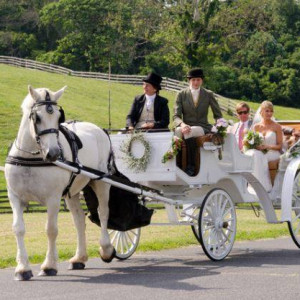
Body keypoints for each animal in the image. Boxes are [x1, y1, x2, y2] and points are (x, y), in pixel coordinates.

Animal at [4, 85, 115, 280]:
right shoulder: (15, 197)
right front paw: (23, 268)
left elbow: (51, 230)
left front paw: (49, 265)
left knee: (103, 213)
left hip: (101, 182)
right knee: (79, 219)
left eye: (58, 117)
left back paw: (106, 249)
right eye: (37, 117)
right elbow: (18, 228)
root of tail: (100, 129)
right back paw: (79, 258)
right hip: (72, 191)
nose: (54, 153)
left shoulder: (53, 198)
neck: (32, 159)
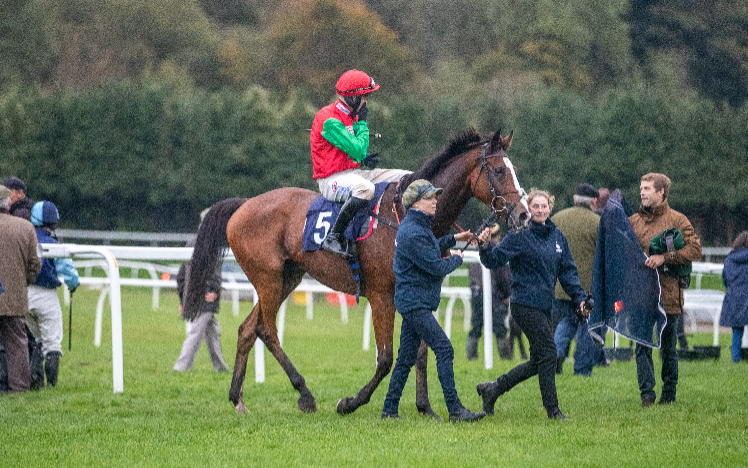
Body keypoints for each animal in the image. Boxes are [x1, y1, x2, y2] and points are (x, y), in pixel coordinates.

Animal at [184, 127, 528, 414]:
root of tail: (244, 205)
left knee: (247, 329)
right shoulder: (381, 295)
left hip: (287, 278)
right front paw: (352, 402)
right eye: (499, 171)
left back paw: (238, 398)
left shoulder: (416, 292)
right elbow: (386, 358)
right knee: (267, 330)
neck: (408, 216)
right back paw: (304, 394)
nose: (524, 214)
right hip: (268, 278)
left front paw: (425, 406)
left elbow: (419, 351)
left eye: (514, 170)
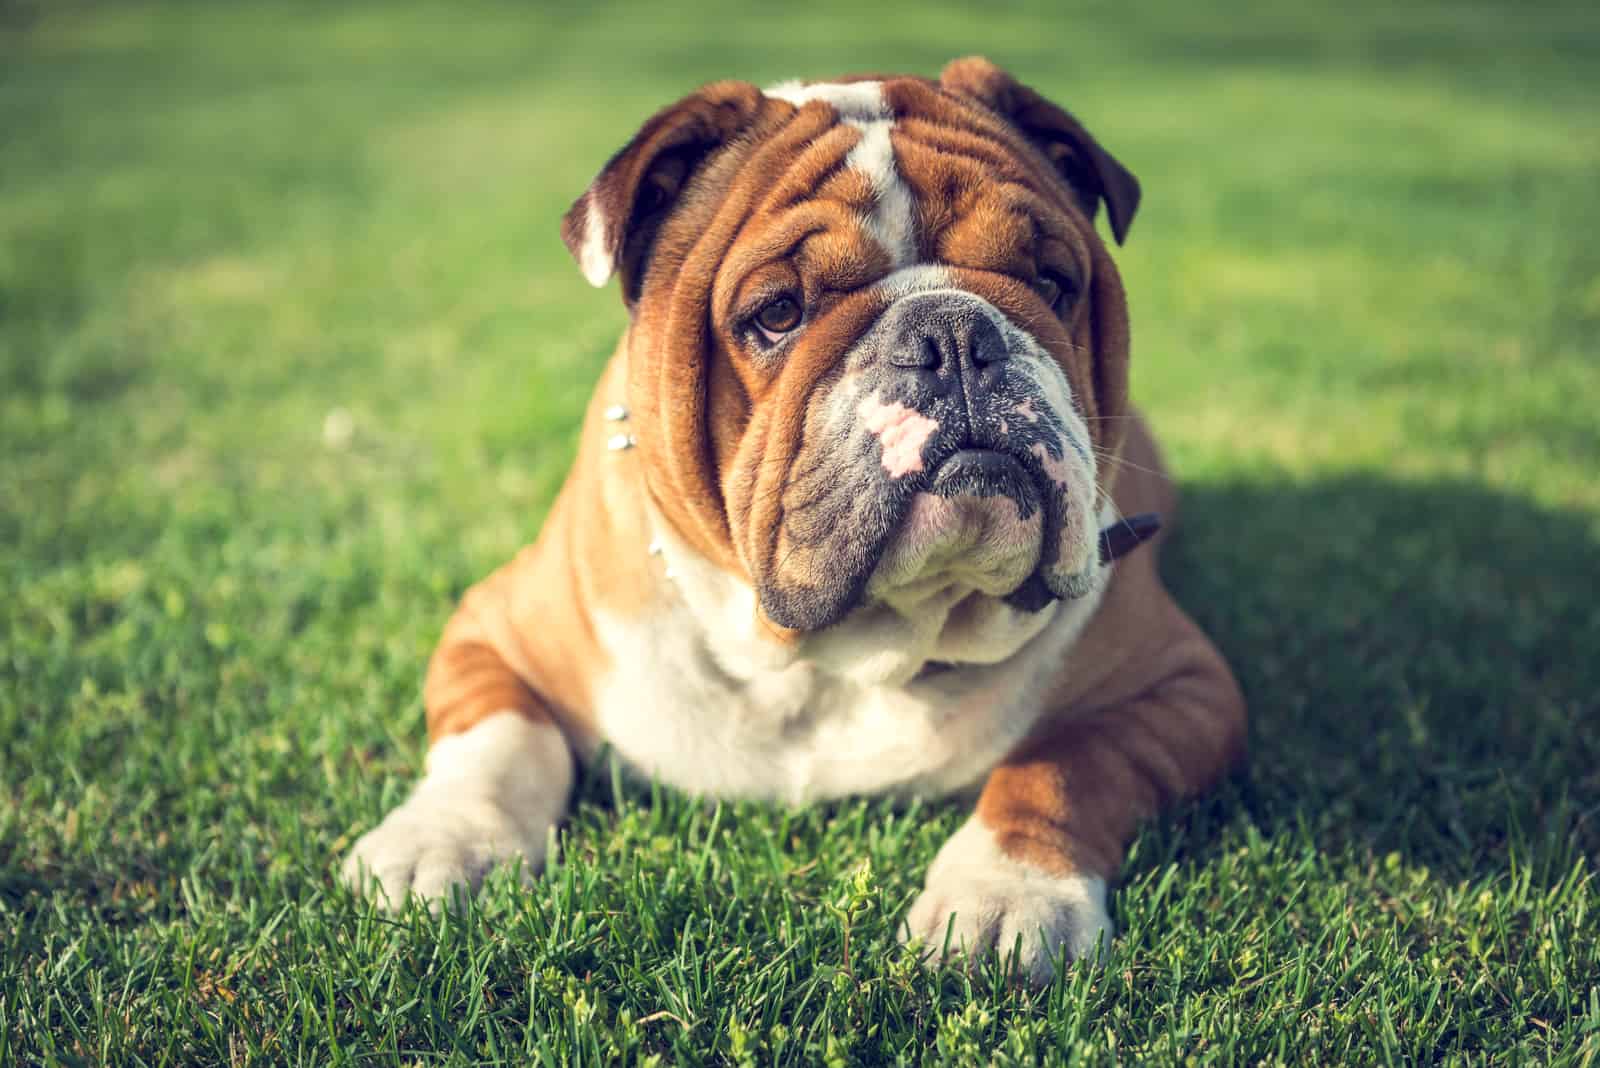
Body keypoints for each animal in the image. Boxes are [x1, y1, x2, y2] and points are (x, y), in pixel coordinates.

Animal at [344, 54, 1248, 978]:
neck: (837, 655)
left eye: (1052, 283)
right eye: (777, 312)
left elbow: (1064, 763)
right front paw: (441, 842)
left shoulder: (1181, 685)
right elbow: (497, 734)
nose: (953, 336)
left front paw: (1007, 896)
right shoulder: (493, 629)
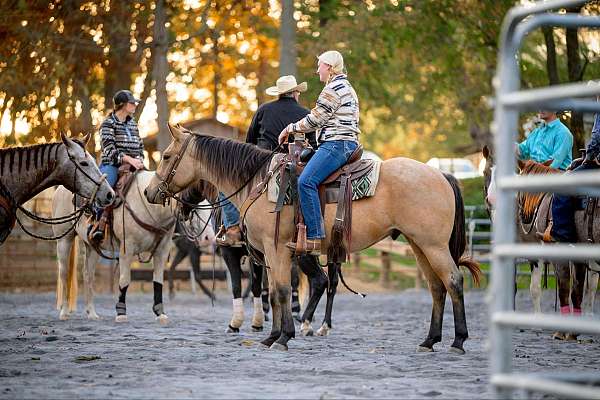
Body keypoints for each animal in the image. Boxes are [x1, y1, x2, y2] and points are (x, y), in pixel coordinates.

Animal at [52, 170, 176, 324]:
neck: (150, 207)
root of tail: (60, 189)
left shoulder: (162, 251)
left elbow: (158, 280)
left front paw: (160, 314)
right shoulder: (127, 248)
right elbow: (124, 279)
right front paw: (121, 313)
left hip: (92, 246)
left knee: (88, 275)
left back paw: (92, 313)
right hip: (64, 240)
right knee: (64, 274)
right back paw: (64, 312)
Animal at [146, 123, 482, 352]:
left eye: (166, 156)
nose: (150, 192)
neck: (259, 183)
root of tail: (441, 174)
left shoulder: (275, 249)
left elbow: (280, 291)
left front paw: (283, 337)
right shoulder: (270, 254)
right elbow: (274, 292)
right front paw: (273, 335)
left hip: (433, 246)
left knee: (453, 281)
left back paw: (458, 341)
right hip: (418, 246)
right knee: (436, 288)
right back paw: (429, 340)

▸ What to produce
Give back all the material exactly, with no pictures.

▸ Answer to this task
Body keypoints for each animal in the image. Boxes are [x1, y1, x2, y2] and points are (x, y), in pixel coordinates.

Animal at [4, 85, 115, 280]:
right shoulder: (15, 197)
right front paw: (23, 268)
left elbow: (51, 230)
left front paw: (49, 265)
left knee: (103, 213)
left hip: (101, 182)
right knee: (79, 219)
left eye: (58, 117)
left back paw: (106, 249)
right eye: (37, 117)
right elbow: (18, 228)
root of tail: (100, 129)
right back paw: (79, 258)
right hip: (72, 191)
nose: (54, 153)
left shoulder: (53, 198)
neck: (32, 159)
Body keypoints for each animal in the image. Boxes are [x1, y1, x2, y2] and points are (x, y), in pixel coordinates.

Animal at [184, 127, 528, 414]:
root of tail: (244, 205)
left knee: (247, 329)
right shoulder: (381, 295)
left hip: (287, 278)
right front paw: (352, 402)
right eye: (499, 171)
left back paw: (238, 398)
left shoulder: (416, 292)
right elbow: (386, 358)
right knee: (267, 330)
neck: (408, 216)
right back paw: (304, 394)
nose: (524, 214)
right hip: (268, 278)
left front paw: (425, 406)
left elbow: (419, 351)
left eye: (514, 170)
Body keypoints for each animal in the image. Boxes are [x1, y1, x2, y2] and points are (x, y), in pixel coordinates.

Animal at [344, 54, 1248, 978]:
neck: (837, 655)
left eye: (1052, 283)
right eye: (777, 312)
left elbow: (1064, 763)
right front paw: (441, 842)
left shoulder: (1181, 685)
right elbow: (497, 734)
nose: (953, 336)
left front paw: (1007, 896)
right shoulder: (493, 629)
Body keypoints for each animal in the image. Boxes are [x1, y1, x2, y2] and points are (x, y), in pixel coordinates.

Animal at [52, 170, 176, 324]:
neck: (150, 207)
root of tail: (60, 189)
left shoulder: (162, 251)
left elbow: (158, 280)
left front paw: (160, 314)
right shoulder: (127, 248)
right elbow: (124, 279)
right front paw: (121, 313)
left hip: (92, 246)
left knee: (88, 275)
left back paw: (92, 313)
right hip: (64, 240)
right knee: (64, 274)
right back paw: (64, 312)
Animal at [146, 123, 482, 352]:
left eye: (166, 156)
nose: (150, 192)
neck: (259, 183)
root of tail: (441, 174)
left shoulder: (275, 249)
left elbow: (280, 291)
left front paw: (283, 337)
right shoulder: (270, 254)
right elbow: (274, 292)
right front paw: (273, 335)
left hip: (433, 246)
left knee: (453, 281)
left back paw: (458, 341)
right hip: (418, 246)
right knee: (436, 288)
right back paw: (429, 340)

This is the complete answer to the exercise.